[[ Passage, beginning ]]

Giovanna Pennacchi is pleased to present
Fragility
Photographs by Barbara Luisi
Curated by Manuela De Leonardis
November 21 – December 14, 2016
Opening reception: Monday, November 21, 2016 – 6:30 PM
Bodies that intertwine giving way to the movements of a virtual dance, fast-paced dialogues of gazes: the series Fragility (2013-2015) defines the meaning of intimacy by allowing traces of eroticism to surface without any sense of provocation. Often hands and feet are the focus. Barbara Luisi shares an intimacy that is born out of the improvisatory quality of the models’ gestures (they are no professionals), rather than from the exigencies of the photographic set, from their whispered words, and from the way they move in the darkness of her studio, “each one expressing feelings of being trapped inside themselves.” A perceivable unconditional freedom enters in the composition of the image. Fragility is understood as something other than a potentially labile psychological condition, in its potential as gift, as a secret to protect. Together with nature, art—in all its declinations—is an unending source of inspiration throughout the centuries. Especially the art one can breath in Rome where Luisi goes at age eighteen when she starts photographing. Michelangelo’s Pietà—the neat naturalness of the figures and the aspiration to perfection of the forms—is a model that will come back in time, along with Caravaggio’s hallmark, that is, the theatricality in the use of light, and the pulsating and ambiguous sensuality that filters through Bernini’s sculptures, all the more so when the subject is the Ecstasy of Saint Theresa. The classical legacy—absorbed and processed over time—is synthesized by an emblematic work such as the Torso of Discobolus (restored like a wounded warrior) in the Musei Capitolini, marble copy dating to the I century A.C. of Myron’s sculpture, restored and reinterpreted between 1658 and 1733 by the French sculptor Pierre-Etienne Monnot, in which the tension of the thrust forward is already captured in the following moment.

[[ Passage, end ]]
[[ Recorded data, beginning ]]

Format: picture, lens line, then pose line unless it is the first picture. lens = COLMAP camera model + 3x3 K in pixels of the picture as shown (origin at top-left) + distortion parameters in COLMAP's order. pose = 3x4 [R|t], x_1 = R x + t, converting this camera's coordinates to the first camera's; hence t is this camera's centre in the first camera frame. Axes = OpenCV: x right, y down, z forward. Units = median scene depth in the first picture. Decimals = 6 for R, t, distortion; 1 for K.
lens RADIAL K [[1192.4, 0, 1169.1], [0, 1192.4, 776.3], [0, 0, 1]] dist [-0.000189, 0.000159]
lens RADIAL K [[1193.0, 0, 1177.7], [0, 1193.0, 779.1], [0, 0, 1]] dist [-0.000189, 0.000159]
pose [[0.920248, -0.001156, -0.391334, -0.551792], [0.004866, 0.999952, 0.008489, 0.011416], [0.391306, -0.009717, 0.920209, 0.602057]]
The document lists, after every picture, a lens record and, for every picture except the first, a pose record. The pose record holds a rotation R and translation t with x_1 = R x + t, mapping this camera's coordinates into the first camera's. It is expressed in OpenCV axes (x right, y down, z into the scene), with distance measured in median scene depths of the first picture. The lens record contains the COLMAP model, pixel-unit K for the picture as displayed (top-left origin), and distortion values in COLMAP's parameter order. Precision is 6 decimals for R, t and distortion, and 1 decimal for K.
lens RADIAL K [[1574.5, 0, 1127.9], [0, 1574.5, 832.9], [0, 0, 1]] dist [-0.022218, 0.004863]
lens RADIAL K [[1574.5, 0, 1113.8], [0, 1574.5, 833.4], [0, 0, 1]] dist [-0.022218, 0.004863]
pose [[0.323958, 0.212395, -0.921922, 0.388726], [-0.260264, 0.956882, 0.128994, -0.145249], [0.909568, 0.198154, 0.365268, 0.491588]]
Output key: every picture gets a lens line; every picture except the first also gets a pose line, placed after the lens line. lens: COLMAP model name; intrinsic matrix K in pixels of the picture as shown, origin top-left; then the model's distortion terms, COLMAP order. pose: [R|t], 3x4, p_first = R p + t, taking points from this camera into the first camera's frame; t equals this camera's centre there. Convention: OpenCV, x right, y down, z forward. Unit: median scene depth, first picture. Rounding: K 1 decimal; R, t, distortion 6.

[[ Recorded data, end ]]

• _Exercise instructions_
Continue the announcement of Barbara Luisi's Fragility exhibition, beginning after its final sentence on the Torso of Discobolus.

• _Output of the exercise_
The language of black and white, printing mostly with silver gelatin on baryta or pigment prints, at times also as platinum prints, is a necessary choice if photography is to enhance reality through the subtraction of elements. Just as with music, in which countless possibilities are given through the combination of only seven notes.
(Manuela de Leonardis)
Barbara Luisi was born in Munich and works between New York, Zurich and Camogli (Italy). A violinist since the age of nine, after graduating from the Munich Arts and Music High School, she continued her studies at the Hochschule für Musik und Theater in Munich. She has played with some of the most important European orchestras, such as the Munich Philharmonic, the Orchestre Nationale du Capitole of Toulouse, and the Bayerische Staatsoper. In addition, she was First Violin in the Pocci String Quartet. Fascinated by the camera obscura, she started to experiment with photography at the age of seventeen. Portraiture, often associated with theatre and music, is one of her favorite genres, along with nude, still life, and nocturnal photography. She has studies and worked with such photographers as Eikoh Hosoe, Art Streiber, Michael Grecco and Jock Sturges. Among her most recent solo exhibitions are: 2015 – Florence After Midnight Fall, Opera House, Firenze; Dreamland, Glorietta Gallery, Beirut; Night on Earth, NYU University, New York; 2014 – ŒUVRES RÉCENTES, European Center for Photography, Paris; Night and Nude, Emmeotto Gallery, Rome; Dreamland, Auditorium Fondazione Paolo Grassi, Martina Franca (TA). She is the author of the books, Nude Nature (Böhlau, 2008), Glühende Nacht (Böhlau, 2008), Pearls, Tears of the Sea (Böhlau, 2011), and Dreamland (Contrasto, 2014).
You can see some of her work at: www.barbaraluisi.com.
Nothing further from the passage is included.